Home / Opinion / Views /  Women and youth bear the brunt of covid-induced unemployment

With lockdowns and curfews becoming the order of the day, the unemployment rate in April rose to 7.97% from 6.5% in the previous month, according to a survey conducted by the Centre for Monitoring Indian Economy (CMIE).

In April, the unemployment rate was the highest since December 2020, when it had stood at 9.06%. Let’s look at the figures in a little more detail.

1) The brunt of the increase in unemployment has been borne by women. The rate of unemployment among women has jumped to 17% in April from 12.8% in March. When it comes to men, the rate has jumped from 5.7% to 6.93%. The rate of unemployment among urban women was at 23.6%. This shows that there is a tendency among employers to fire more women than men when things get difficult.

2) The labour participation rate for April fell to 39.98% against 40.17% in March. This is the lowest since May last year when it was 38.57%. Labour participation rate is the ratio of the labour force to the population greater than 15 years of age. The labour force, as CMIE defines it, consists of people who are 15 years or older and are employed or are unemployed and are willing to work and are actively looking for a job.

What does a falling labour participation rate? It means that many unemployed people have been unable to find a job and have now stopped looking for one and hence, dropped out of the labour force. So, they are unemployed, but they are not counted as unemployed because they are not looking for a job.

If we include such people, the greater unemployment rate, as it is referred to, stood at 12% for April. For men, it was at 9.39%, and for women, it was 31.25%.

3) The good thing is that the employment situation during the second wave isn’t as bad as it was during the first wave. The total number of people unemployed in April and looking for a job stood at 33.9 million. It was 86.8 million in April last year. A simple explanation for this lies in the fact that the lockdown last year was nationwide, whereas the lockdowns and curfews this year are more localized.
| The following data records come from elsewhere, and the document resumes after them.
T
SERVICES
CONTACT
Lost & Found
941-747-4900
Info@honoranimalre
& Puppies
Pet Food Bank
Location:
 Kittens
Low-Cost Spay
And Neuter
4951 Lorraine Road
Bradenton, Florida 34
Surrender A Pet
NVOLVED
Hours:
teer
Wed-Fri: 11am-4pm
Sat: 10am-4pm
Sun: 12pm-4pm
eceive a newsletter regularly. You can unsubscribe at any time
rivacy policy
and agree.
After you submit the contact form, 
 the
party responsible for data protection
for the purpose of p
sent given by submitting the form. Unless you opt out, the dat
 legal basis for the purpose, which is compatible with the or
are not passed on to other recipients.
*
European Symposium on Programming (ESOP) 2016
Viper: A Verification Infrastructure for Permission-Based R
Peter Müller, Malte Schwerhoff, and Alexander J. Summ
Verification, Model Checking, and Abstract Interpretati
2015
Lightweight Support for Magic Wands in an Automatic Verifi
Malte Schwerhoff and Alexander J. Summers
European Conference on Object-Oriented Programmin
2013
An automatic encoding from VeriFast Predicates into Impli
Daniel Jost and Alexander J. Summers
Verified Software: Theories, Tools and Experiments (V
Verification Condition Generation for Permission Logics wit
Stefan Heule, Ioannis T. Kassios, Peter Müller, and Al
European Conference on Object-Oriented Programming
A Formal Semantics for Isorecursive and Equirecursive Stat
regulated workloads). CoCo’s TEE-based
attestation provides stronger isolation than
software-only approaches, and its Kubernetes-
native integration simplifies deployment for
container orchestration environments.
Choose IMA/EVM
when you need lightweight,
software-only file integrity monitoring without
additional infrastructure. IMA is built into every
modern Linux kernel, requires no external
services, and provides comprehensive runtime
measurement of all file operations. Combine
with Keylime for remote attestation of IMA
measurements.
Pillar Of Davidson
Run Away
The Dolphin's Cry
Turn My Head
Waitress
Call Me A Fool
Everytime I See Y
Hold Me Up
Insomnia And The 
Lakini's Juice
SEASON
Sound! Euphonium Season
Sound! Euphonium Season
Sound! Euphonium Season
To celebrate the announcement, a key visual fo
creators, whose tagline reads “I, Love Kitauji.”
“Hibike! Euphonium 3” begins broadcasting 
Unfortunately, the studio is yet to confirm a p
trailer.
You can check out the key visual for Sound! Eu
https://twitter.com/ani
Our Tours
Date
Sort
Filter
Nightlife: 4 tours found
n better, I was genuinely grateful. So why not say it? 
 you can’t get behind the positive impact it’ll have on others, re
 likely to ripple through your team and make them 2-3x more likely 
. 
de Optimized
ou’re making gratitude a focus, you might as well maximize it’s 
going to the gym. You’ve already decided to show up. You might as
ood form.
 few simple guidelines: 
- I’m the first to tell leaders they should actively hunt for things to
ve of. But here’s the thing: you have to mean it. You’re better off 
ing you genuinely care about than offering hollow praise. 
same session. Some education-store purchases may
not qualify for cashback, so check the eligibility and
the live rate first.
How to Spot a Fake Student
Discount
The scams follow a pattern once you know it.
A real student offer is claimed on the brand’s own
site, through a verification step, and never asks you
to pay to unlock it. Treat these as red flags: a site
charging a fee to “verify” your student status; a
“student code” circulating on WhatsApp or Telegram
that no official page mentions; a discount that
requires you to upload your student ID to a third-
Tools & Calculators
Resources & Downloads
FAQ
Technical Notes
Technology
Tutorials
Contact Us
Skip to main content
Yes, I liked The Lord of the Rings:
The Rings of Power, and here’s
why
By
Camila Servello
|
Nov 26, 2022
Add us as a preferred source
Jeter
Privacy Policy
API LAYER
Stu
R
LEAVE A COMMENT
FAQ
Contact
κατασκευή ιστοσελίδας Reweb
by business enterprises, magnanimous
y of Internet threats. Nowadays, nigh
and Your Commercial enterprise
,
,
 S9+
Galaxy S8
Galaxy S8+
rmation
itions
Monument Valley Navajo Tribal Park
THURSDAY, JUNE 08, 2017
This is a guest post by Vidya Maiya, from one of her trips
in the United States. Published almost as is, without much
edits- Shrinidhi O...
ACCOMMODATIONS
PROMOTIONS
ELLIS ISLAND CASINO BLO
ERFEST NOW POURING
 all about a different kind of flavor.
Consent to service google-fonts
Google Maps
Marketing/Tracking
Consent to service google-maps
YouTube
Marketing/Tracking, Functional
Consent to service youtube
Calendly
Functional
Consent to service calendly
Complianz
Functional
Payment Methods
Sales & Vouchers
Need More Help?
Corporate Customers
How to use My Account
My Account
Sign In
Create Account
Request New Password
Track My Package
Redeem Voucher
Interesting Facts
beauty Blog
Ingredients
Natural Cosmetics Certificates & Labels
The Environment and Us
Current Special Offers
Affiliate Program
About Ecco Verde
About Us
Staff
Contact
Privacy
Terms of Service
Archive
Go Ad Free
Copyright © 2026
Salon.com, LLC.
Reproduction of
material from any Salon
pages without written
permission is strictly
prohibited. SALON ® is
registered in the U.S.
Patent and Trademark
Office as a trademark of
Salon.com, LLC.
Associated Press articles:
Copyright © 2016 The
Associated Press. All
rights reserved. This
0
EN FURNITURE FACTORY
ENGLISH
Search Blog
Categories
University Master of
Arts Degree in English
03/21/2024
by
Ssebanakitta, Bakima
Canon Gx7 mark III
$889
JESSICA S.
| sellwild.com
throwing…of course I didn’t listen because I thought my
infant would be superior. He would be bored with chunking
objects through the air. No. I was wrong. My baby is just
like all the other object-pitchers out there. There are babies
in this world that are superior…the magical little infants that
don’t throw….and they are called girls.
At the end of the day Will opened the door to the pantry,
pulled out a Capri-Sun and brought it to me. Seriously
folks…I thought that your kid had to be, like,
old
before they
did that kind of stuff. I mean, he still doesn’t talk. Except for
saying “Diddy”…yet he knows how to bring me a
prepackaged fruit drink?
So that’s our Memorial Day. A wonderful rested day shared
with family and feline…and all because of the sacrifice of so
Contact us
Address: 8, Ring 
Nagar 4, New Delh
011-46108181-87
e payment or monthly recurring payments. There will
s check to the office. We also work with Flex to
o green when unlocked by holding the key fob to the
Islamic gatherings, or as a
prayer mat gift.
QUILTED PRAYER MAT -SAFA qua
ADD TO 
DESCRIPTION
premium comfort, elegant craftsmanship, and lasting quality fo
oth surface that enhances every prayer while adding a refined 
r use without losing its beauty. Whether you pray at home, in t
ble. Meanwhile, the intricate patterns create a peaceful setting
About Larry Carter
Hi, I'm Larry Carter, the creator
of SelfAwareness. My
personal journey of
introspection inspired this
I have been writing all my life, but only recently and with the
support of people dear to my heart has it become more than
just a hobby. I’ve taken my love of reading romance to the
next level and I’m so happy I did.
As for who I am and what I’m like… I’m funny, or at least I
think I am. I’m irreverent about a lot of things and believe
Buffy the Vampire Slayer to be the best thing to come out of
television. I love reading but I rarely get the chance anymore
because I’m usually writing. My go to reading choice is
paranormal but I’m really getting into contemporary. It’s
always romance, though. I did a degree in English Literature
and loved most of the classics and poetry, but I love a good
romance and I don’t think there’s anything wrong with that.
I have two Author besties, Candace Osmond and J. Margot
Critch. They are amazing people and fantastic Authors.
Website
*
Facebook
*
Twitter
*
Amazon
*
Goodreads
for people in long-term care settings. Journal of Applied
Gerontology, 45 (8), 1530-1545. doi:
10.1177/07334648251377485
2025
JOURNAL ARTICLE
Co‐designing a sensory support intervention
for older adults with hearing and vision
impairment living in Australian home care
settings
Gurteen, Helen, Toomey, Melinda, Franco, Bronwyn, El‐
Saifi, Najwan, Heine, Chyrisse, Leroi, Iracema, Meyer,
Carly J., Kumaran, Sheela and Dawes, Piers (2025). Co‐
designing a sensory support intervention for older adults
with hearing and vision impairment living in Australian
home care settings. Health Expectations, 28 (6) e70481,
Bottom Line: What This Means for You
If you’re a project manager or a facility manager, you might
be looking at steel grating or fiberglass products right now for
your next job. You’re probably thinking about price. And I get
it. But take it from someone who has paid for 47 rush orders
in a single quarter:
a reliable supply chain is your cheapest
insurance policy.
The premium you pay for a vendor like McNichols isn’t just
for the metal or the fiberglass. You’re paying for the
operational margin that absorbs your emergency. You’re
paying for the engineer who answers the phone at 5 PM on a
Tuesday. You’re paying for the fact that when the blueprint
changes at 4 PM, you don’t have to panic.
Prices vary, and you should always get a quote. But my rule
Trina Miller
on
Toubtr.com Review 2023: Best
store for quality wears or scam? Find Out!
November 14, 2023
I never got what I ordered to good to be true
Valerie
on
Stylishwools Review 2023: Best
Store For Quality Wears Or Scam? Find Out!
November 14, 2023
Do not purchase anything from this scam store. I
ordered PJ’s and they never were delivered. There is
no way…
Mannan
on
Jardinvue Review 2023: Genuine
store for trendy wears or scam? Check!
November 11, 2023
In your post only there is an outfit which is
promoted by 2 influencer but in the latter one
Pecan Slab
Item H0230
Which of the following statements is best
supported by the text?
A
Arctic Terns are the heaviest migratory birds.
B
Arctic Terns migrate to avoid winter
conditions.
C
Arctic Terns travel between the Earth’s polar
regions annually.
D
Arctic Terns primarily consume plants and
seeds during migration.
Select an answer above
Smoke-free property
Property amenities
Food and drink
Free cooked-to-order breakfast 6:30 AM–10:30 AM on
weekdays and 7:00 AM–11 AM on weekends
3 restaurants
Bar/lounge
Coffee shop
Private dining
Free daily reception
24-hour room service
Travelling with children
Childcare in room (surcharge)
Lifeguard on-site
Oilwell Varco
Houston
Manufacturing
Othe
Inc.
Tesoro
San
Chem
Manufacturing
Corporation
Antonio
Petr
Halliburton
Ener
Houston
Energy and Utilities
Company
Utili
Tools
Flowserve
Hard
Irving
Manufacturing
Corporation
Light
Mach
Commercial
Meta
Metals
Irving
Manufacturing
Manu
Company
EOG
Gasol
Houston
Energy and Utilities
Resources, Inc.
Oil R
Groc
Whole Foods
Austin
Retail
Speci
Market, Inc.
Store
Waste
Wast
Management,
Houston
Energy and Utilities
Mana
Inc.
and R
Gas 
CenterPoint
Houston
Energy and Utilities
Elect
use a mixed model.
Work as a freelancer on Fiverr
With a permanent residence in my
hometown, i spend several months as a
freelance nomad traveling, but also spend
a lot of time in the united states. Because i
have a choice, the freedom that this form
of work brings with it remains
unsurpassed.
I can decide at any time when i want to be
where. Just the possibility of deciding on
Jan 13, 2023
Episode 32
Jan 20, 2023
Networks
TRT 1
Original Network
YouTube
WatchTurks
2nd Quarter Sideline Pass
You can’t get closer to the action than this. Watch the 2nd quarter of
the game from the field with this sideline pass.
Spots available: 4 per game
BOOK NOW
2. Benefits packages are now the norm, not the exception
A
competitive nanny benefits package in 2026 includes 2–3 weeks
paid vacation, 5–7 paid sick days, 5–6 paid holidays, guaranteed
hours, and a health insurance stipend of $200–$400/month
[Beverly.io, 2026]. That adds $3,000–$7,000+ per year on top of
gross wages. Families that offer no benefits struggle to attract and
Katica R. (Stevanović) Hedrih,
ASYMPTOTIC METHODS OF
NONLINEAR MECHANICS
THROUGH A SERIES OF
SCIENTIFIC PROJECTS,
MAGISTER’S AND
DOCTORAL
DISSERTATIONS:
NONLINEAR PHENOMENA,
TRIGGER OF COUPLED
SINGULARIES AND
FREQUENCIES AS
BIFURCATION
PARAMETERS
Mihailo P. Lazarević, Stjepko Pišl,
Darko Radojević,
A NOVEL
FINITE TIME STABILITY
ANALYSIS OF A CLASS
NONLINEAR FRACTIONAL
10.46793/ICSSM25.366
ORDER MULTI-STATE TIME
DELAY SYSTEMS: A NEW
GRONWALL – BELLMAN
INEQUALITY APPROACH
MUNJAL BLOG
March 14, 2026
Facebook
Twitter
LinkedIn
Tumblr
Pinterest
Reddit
Even in places that have been placed under lockdown, a lot of economic activity has been allowed.

Also, given that the second wave of covid has been deadlier, it is safe to say with 100% benefit of hindsight that the complete lockdown of last year was an overreaction. It was something that the country should have done without.

4) When it comes to the total number of unemployed people looking for a job and the total number of unemployed people not looking for a job, or the greater unemployed, the number stood at 53.3 million in April. It was at 43.7 million in March, implying an increase of around 9.6 million individuals.

5) The rate of unemployment is the highest among the youth. The rate in April stood at 62.5% for those in the age group 15-19, 42.2% for those in the age group 20-24 and 12.52% for those in the age group of 25-29. For 30 and beyond, the rates of unemployment are minimal.

In fact, between March and April, of the overall increase in the number of unemployed people still looking for a job, around 83.8% were less than 30 years of age. What does this mean? It implies that when employers fire workers, they choose younger employees with fewer years of experience, particularly women.

In May, the unemployment rate is likely to go up further, with the lockdowns and curfews being extended in states and being introduced in several others. If we look at the weekly data published by CMIE, the unemployment rate was already at 8.19% as of 2 May. It will only go up from here, with the youth and women bearing the brunt of it.

Vivek Kaul is the author of Bad Money.